Try not to make a BDUF waterfall plan for introducing Agile

There is a temptation to make a great plan for an “Agile transition” involving finding best practices and leading all teams in the same direction. There are many reasons not to do this, one in particular stands out: if you believe in an adaptive framework for development, using the agile mindset, associated values and principles, what harm is there introducing Agility with the same adaptive framework, values and mindset.

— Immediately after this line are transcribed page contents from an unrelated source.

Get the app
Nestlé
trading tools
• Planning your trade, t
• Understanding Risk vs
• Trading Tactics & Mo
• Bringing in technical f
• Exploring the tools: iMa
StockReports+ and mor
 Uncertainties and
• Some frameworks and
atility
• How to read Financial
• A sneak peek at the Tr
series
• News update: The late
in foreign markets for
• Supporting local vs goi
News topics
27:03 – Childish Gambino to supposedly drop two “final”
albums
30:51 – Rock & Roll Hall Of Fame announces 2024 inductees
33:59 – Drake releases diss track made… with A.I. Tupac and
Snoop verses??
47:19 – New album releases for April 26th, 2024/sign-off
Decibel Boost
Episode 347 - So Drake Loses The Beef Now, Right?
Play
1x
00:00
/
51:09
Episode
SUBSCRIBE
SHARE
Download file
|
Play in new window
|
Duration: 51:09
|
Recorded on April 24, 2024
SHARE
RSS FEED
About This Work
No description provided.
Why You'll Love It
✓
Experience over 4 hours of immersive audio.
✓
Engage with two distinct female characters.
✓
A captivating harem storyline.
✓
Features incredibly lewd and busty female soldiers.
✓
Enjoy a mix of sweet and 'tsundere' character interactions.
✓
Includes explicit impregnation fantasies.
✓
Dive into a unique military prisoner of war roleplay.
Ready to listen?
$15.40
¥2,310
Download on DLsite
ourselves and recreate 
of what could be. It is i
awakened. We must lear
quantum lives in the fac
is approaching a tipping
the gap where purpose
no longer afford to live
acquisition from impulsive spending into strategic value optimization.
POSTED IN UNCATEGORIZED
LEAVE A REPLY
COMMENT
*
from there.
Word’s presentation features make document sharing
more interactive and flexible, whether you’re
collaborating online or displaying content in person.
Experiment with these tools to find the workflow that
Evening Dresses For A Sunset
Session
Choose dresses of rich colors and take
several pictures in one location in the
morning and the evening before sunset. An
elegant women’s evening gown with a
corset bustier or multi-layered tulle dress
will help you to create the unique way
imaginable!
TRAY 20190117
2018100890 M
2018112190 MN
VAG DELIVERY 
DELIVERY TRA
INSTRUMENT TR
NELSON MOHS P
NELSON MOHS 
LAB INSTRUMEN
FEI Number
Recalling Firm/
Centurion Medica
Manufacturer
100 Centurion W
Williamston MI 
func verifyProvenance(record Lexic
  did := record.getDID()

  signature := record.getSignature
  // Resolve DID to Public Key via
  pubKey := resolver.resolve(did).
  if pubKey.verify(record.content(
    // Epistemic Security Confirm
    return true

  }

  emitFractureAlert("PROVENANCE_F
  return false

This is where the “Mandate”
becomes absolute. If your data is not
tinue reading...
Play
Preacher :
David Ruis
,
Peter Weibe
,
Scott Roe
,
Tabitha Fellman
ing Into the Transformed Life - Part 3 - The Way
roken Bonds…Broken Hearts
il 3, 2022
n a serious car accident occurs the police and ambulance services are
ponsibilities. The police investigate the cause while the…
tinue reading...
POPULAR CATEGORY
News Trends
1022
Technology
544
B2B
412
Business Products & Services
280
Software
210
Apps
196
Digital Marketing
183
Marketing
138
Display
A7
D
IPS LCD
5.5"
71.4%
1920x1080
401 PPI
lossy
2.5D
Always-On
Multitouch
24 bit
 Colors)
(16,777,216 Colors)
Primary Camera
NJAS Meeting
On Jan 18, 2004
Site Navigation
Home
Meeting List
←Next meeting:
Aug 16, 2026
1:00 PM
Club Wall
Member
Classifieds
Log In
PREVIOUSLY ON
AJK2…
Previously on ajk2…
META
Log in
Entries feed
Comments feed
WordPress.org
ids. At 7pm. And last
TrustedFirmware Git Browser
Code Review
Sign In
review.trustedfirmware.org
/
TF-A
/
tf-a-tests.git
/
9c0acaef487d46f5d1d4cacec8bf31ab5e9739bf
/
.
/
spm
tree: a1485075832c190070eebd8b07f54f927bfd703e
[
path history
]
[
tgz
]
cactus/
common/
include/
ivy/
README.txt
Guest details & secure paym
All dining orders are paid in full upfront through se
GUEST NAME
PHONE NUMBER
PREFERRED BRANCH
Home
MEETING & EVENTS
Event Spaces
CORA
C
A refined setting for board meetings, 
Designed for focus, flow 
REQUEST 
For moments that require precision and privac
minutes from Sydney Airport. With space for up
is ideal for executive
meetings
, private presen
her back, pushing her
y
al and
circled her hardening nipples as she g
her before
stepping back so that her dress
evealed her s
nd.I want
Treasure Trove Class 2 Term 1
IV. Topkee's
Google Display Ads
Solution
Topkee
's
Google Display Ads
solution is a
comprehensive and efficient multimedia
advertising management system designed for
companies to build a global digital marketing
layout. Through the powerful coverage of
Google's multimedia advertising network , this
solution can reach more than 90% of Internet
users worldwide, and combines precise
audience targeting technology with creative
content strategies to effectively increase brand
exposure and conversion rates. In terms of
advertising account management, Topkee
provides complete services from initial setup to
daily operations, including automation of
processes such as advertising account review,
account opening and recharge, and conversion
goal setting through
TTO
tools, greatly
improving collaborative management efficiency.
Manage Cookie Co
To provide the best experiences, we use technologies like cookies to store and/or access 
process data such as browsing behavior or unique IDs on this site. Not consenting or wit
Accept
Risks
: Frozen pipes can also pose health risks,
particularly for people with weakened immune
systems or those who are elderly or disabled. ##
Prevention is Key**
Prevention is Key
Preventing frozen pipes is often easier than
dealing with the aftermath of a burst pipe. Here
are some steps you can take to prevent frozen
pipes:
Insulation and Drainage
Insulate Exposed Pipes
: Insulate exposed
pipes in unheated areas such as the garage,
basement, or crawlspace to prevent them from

Instead of the big up-front plan, just start. Get a couple of teams going with Scrum/Kanban/XP/Crystal/… etc.,  and lets make an assumption that they will struggle with organizational issues that they cannot fix within the team. It isn’t a bad idea to have a Community of Practice in place to help them eradicate their issues, clear the path of their obstacles, as they arise.  This CoP, call it whatever you want to call it, we’ll call it the “Agile Helpdesk CoP”, for lack of better name, works on a backlog just like any other team. Their backlog items will be solely consisting of items that are impediments to organizational agility – organizational items that are outside of the teams’ sphere of influence to fix directly.

Backlog items they will see will be items ranging in subject from culture, training, tools, business process, work policies, ethics, and so on. Basically anything that slows us down, impedes our agility that cannot be solved within the team will appear in the Agile Helpdesk CoP’s backlog. And this backlog is prioritized by what slows the teams down the most. In this way we can plan for the best, and assuming there will be failures, and prepare for the worst.

An example of a backlog item from one of our clients: “As a Product Owner I want an iterative finance process so that I do not have to guess a budget for a year of development that has not yet been fully planned.” The result in this case was the creation of a rolling, look-ahead finance process matching the rolling, look-ahead release planning needed for adaptive, iterative development.  If feedback during Sprint Reviews is unfavorable, we can test and retest plans with the evidence of progress based on pillars of transparency, inspection, and adapting to any change needed.

The idea is that the backlog is managed with Pareto in mind, with the most urgent items bubbling to the top. We can then focus on the 20% of the activities netting 80% of organizational agility improvements creating “just in time” agility using an empirical process vs a big plan up front.